* [EXERCISE PROMPT]
Lines holding the word "التي" are the ones to copy from the data below.

* [MATERIAL PROVIDED]
___

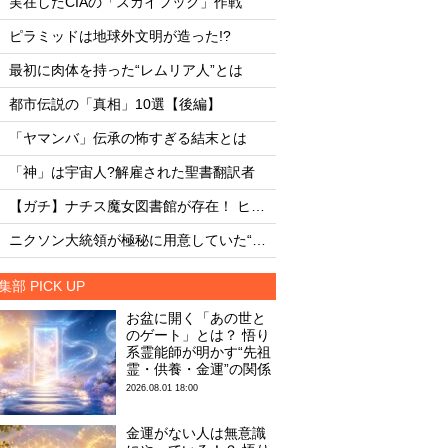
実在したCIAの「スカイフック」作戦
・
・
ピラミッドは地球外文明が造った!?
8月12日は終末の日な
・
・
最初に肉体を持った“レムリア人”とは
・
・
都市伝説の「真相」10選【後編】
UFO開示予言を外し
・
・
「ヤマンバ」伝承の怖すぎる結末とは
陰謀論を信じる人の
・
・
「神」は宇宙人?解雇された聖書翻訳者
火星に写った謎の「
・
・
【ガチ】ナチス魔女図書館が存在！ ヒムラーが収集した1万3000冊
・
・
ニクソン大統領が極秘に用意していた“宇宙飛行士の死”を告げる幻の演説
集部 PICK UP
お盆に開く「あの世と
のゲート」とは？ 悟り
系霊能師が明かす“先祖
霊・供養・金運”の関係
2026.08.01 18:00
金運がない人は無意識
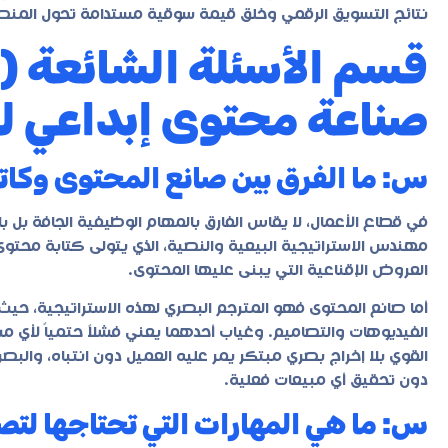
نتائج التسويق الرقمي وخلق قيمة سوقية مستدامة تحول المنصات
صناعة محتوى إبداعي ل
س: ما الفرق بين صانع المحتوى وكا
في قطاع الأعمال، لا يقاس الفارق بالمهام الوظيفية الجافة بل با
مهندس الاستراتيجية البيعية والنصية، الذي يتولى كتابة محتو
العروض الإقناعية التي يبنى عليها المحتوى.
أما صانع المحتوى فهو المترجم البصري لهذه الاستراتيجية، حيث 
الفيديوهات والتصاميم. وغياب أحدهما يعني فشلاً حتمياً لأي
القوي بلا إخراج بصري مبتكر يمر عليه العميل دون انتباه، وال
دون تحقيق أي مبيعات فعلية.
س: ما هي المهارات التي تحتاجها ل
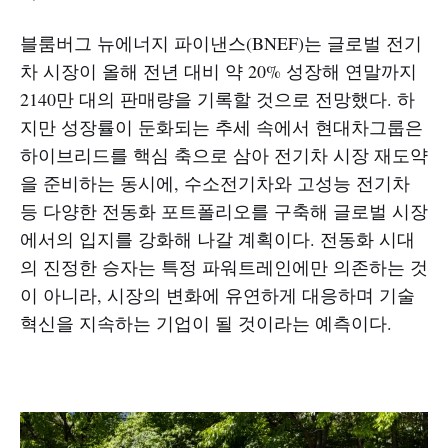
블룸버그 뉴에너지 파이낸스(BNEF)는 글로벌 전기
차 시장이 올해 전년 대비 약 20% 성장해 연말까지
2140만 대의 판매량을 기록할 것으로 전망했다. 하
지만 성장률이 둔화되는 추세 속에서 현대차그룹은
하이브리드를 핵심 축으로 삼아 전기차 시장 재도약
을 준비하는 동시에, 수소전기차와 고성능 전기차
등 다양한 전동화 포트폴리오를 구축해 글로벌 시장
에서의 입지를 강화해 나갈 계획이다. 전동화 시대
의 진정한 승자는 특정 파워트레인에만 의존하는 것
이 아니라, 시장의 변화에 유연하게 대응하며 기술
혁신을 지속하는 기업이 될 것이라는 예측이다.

___

* [OUTPUT OF THE TASK]
العروض الإقناعية التي يبنى عليها المحتوى.
س: ما هي المهارات التي تحتاجها ل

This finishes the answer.